_Your objective_
Should a line below contain the word "site", report it.

Page images and extracted text:
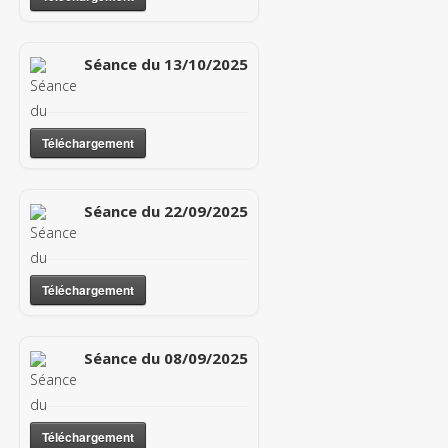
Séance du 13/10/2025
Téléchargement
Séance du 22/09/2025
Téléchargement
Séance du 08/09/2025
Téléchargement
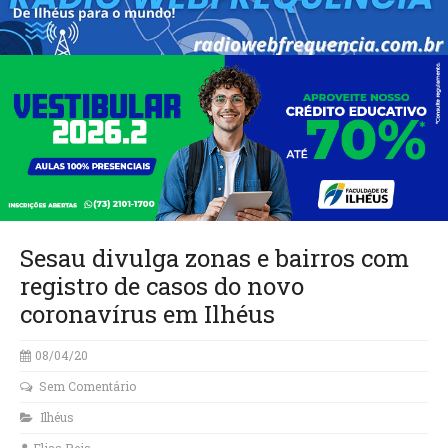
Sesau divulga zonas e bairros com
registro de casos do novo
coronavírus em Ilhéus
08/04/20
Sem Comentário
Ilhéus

---

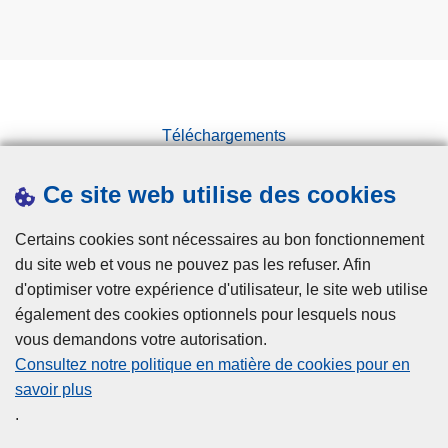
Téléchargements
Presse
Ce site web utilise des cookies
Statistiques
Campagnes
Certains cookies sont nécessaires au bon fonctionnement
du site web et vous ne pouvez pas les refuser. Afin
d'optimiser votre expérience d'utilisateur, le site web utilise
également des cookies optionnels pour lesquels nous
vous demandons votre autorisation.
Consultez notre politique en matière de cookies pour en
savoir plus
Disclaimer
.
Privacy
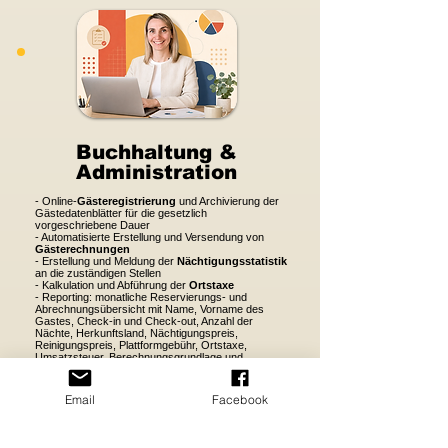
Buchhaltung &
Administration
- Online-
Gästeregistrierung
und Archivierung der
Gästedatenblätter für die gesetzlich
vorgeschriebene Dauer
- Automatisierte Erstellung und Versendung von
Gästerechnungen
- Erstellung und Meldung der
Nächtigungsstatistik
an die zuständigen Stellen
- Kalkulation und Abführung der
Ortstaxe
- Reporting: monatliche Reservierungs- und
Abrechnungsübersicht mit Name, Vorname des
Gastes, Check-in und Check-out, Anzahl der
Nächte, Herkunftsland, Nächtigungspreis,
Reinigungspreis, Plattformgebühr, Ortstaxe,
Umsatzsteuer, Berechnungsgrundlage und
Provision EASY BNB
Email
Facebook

_Answer below_
Ce site web utilise des cookies
du site web et vous ne pouvez pas les refuser. Afin
d'optimiser votre expérience d'utilisateur, le site web utilise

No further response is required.